§ **TEXT SECTION**
----------------------------------------

Teacher provided false information about his career history and provided a falsified degree certificate

Published on 21st February 2018

A teacher has been banned from teaching after he lied about his previous employment and submitted a falsified degree certificate.

Simon Dodd admitted that he knowingly withheld information about his previous employment and provided false information about his previous employment. He also submitted a falsified degree certificate.

Simon Dodd started working as the Director of Creative Enterprises at the Francis Holland School in London on 1 January 2017.

In March 2017, through a chance conversation between the head teacher of Francis Holland and an ex-colleague of Mr Dodd, it came to light that he had omitted a previous period of employment from his CV.

Further investigation revealed that as well as this omission he falsely stated that he had been employed elsewhere at that time. He had also said in his CV that he had a 2:1 degree when his result was a 2:2 and he supported this claim with a falsified degree certificate.

“In relation to the issue of dishonesty, he withheld that he had been previously employed at Ibstock Place School, provided false information as to his employment history and included false information as to the level of degree he had obtained, along with submitting a falsified degree certificate,” said the Panel.

----------------------------------------

(Saved entries)
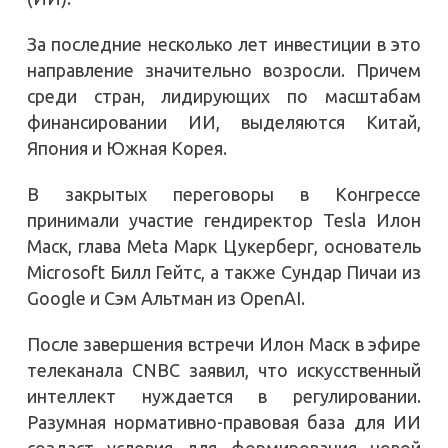
За последние несколько лет инвестиции в это
направление значительно возросли. Причем
среди стран, лидирующих по масштабам
финансировании ИИ, выделяются Китай,
Япония и Южная Корея.
В закрытых переговоры в Конгрессе
принимали участие гендиректор Tesla Илон
Маск, глава Meta Марк Цукерберг, основатель
Microsoft Билл Гейтс, а также Сундар Пичаи из
Google и Сэм Альтман из OpenAI.
После завершения встречи Илон Маск в эфире
телеканала CNBC заявил, что искусственный
интеллект нуждается в регулировании.
Разумная нормативно-правовая база для ИИ
создаст условия для формирования новой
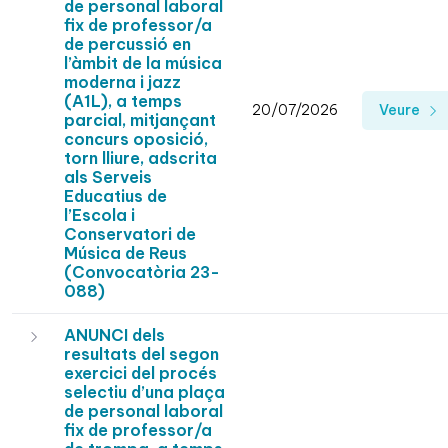
de personal laboral
fix de professor/a
de percussió en
l’àmbit de la música
moderna i jazz
(A1L), a temps
20/07/2026
Veure
parcial, mitjançant
concurs oposició,
torn lliure, adscrita
als Serveis
Educatius de
l’Escola i
Conservatori de
Música de Reus
(Convocatòria 23-
088)
ANUNCI dels
resultats del segon
exercici del procés
selectiu d’una plaça
de personal laboral
fix de professor/a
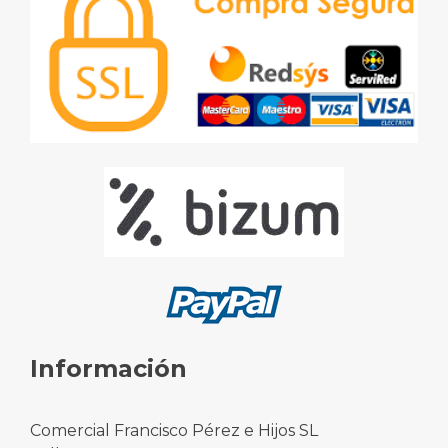
Información
Comercial Francisco Pérez e Hijos SL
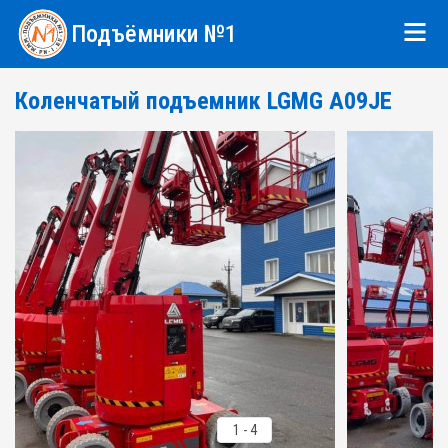
Подъёмники №1
Коленчатый подъемник LGMG A09JE
1
-
4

----------------------------------------

§ **ACTIVITY A**
Answer these questions using the article about the banned teacher:
(i) On what date did Simon Dodd begin as Director of Creative Enterprises at the Francis Holland School?
(ii) What led to the discovery that a period of employment was missing from his CV?
(iii) What degree result did he actually receive?
§ **ACTIVITY B**
Write a continuation of the article about the banned teacher, starting after its final sentence.
The saved entries have no connection to the article about the banned teacher.

§ **TASK RESPONSE A**
(i) 1 January 2017.
(ii) In March 2017, the head teacher of Francis Holland happened to talk with one of Mr Dodd's former colleagues.
(iii) A 2:2.

§ **TASK RESPONSE B**
“He carried out these acts knowingly and deliberately with the intention of deceiving Francis Holland School, for the purpose of having a better prospect of obtaining a senior position there and for financial betterment,” it added.

The deception spanned eight months and was only discovered by chance. He failed to disclose the truth despite having every opportunity to do so. His conduct involved “deliberate and premeditated acts and omissions,” the Panel noted.

The panel accepted that Mr Dodd is clearly a talented and dedicated teacher both inside the classroom and in terms of extra-curricular activities, no children were harmed by his actions and he is of previous good character.

However, the findings of misconduct are serious and the conduct displayed would likely have a negative impact on the individual’s status as a teacher, potentially damaging the public perception.

The Panel recommended that he should be issued with a prohibition order with no review period, which decision-maker on behalf of the secretary of state Dawn Dandy agreed.